До этого плавания Сименон был талантливым ремесленником литературного цеха. Теперь, на воде, он понял и оценил скромное величие Ремесла с большой буквы. И дугообразный десятикилометровый туннель на плато Лангр, не освещенный ни единой лампой, из которого он вырвался в сияющую и быструю Сену, кажется символом этого перехода от одного этапа творчества к другому.
В следующем году, уже на «Остготе», он напишет свой первый настоящий роман, задуманный, вероятно, еще на «Жинетте», своего первого «мегрэ» — «Питер Латыш». И впервые поставит свое подлинное имя.
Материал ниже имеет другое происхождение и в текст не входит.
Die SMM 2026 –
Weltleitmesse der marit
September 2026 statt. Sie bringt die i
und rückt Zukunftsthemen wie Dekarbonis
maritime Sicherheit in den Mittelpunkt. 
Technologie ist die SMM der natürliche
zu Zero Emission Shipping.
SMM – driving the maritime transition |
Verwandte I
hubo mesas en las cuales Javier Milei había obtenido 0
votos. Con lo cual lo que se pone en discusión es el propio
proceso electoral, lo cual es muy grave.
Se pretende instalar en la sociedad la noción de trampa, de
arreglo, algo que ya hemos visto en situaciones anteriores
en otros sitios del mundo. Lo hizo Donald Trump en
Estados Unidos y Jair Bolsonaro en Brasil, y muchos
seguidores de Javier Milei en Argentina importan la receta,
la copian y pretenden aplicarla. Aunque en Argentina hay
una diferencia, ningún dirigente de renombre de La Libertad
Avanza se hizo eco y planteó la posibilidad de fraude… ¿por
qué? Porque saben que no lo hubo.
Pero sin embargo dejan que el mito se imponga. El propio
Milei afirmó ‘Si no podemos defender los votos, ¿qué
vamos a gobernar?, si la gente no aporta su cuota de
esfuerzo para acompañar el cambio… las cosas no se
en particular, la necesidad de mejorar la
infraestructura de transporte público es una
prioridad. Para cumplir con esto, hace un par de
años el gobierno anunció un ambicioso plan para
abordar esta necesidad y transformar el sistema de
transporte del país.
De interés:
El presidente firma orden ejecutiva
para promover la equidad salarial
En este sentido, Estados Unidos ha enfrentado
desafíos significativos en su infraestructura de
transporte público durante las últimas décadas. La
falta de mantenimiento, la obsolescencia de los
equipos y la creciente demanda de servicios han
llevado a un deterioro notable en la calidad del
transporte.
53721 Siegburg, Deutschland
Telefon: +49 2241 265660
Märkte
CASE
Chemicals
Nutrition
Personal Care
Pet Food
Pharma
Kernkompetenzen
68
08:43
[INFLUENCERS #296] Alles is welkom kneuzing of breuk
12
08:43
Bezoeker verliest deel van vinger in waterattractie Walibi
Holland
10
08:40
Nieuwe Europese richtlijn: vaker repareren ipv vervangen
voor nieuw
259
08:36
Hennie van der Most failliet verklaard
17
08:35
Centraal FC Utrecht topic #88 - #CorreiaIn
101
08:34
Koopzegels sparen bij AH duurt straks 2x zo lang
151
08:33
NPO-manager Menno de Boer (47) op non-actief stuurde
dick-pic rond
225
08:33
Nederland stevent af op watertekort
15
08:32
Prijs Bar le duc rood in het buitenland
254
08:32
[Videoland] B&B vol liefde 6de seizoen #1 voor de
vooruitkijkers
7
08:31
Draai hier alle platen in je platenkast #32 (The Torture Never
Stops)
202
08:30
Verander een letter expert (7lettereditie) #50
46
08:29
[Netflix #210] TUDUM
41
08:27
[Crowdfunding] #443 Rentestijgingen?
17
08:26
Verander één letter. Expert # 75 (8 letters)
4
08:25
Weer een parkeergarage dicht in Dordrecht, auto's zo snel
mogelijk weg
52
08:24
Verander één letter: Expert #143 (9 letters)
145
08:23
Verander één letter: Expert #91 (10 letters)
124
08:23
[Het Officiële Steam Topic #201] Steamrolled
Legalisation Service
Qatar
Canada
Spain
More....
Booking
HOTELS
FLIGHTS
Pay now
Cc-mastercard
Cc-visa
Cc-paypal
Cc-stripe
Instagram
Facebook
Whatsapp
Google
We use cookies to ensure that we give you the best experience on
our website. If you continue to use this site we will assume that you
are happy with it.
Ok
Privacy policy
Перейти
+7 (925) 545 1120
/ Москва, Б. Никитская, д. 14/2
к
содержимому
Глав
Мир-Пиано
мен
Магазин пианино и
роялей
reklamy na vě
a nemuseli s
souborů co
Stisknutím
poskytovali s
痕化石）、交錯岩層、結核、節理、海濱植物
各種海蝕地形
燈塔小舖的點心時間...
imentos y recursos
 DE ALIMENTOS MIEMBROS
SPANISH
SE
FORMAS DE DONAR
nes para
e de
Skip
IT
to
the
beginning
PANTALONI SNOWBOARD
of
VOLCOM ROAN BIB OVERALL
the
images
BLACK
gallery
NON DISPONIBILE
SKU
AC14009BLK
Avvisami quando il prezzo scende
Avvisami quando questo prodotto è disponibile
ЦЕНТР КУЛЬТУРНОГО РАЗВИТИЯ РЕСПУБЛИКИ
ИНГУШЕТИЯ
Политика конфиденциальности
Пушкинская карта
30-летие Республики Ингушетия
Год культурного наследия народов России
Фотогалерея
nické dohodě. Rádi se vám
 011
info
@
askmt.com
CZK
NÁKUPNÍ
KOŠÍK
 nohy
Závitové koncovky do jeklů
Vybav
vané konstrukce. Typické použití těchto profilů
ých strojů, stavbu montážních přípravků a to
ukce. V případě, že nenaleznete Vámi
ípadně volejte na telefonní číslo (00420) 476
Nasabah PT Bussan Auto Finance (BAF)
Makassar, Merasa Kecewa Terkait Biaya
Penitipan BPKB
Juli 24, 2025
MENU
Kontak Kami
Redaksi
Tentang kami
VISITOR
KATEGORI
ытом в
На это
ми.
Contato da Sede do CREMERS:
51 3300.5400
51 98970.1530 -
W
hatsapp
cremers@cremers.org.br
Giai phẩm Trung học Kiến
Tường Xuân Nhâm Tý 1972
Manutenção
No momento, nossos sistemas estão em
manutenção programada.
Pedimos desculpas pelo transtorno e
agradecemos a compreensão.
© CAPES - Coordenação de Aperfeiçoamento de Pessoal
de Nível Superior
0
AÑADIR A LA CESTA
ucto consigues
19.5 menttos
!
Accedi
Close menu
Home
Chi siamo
Сименон боялся судьбы Джерома, который замыслил книгу о достопримечательностях, шлюзах и пейзажах Темзы, и рассовал все это по главам, подкрепив их для занимательности "юмористическими подпорками". Но издатель, ни минуты не раздумывая, безжалостно выбросил в корзину почти все, кроме анекдотов. Получилась веселая книжка, о которой критики писали, что это шедевр "вагонной литературы".
Сименон не отбросил "юмористических подпорок", но отвел им надлежащую роль и место в своем творчестве. И если он стал писателем, каким его сегодня знает мир, то это потому, что сумел, как он сам пишет, "познать земной шар вдоль и поперек", во всем многообразии природы, климата, городов, нравов, получить доступ в разные социальные слои и одинаково свободно чувствовать себя в рыбацком кабачке, на ярмарке или в салоне банкира.